→ DESCRIPTION OF THE TASK:
Begin with the line below holding "pollame, il contatto" and go on through the line holding "gruppen: Spökjakt & Eftersnack", duplicating each line exactly and leaving out pictures.

→ INPUT RECORDS:

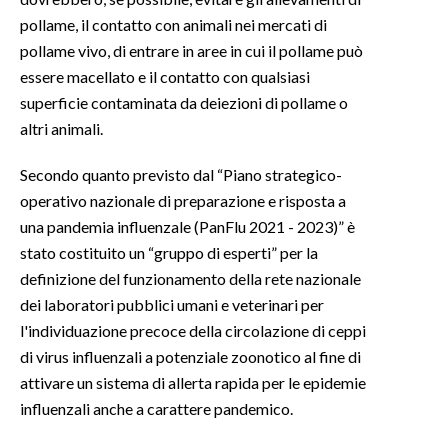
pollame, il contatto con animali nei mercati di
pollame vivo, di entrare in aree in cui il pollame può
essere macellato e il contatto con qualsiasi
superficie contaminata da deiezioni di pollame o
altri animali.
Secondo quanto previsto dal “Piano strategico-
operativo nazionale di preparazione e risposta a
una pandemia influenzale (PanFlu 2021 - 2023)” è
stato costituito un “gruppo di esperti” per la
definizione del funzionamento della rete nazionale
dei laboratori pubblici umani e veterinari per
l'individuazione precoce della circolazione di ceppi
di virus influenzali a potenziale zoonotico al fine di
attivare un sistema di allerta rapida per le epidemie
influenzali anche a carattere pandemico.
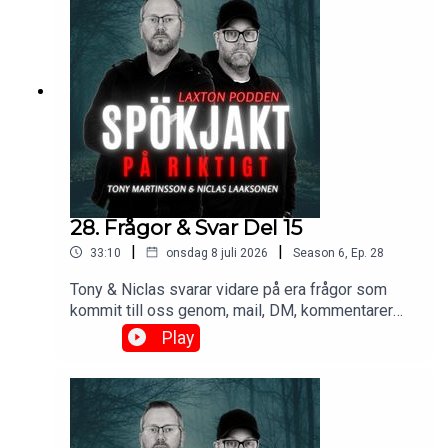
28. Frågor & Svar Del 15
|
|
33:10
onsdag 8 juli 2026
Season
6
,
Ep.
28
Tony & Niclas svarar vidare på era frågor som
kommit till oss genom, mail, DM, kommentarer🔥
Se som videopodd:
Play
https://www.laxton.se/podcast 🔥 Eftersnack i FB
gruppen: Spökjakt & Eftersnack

==

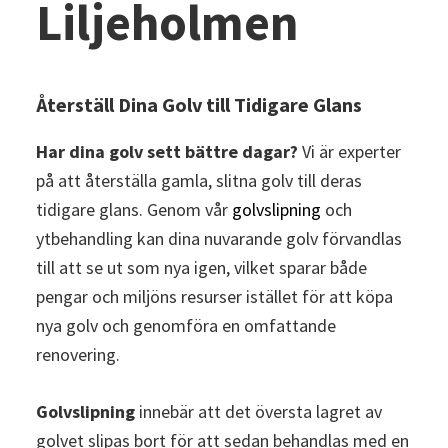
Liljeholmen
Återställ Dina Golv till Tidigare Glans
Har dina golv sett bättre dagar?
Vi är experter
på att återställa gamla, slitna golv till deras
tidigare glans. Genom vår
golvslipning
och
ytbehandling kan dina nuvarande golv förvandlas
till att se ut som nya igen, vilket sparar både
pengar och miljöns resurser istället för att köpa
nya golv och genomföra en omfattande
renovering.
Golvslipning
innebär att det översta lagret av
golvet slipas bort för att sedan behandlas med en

* * *

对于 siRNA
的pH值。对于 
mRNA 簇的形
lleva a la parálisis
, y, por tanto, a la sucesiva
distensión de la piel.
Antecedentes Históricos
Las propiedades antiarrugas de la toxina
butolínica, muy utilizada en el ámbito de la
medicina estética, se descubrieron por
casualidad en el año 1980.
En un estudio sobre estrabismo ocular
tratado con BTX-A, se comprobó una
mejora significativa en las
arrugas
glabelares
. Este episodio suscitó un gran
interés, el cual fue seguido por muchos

→ THE ANSWER:
pollame, il contatto con animali nei mercati di
pollame vivo, di entrare in aree in cui il pollame può
essere macellato e il contatto con qualsiasi
superficie contaminata da deiezioni di pollame o
altri animali.
Secondo quanto previsto dal “Piano strategico-
operativo nazionale di preparazione e risposta a
una pandemia influenzale (PanFlu 2021 - 2023)” è
stato costituito un “gruppo di esperti” per la
definizione del funzionamento della rete nazionale
dei laboratori pubblici umani e veterinari per
l'individuazione precoce della circolazione di ceppi
di virus influenzali a potenziale zoonotico al fine di
attivare un sistema di allerta rapida per le epidemie
influenzali anche a carattere pandemico.
28. Frågor & Svar Del 15
|
|
33:10
onsdag 8 juli 2026
Season
6
,
Ep.
28
Tony & Niclas svarar vidare på era frågor som
kommit till oss genom, mail, DM, kommentarer🔥
Se som videopodd:
Play
https://www.laxton.se/podcast 🔥 Eftersnack i FB
gruppen: Spökjakt & Eftersnack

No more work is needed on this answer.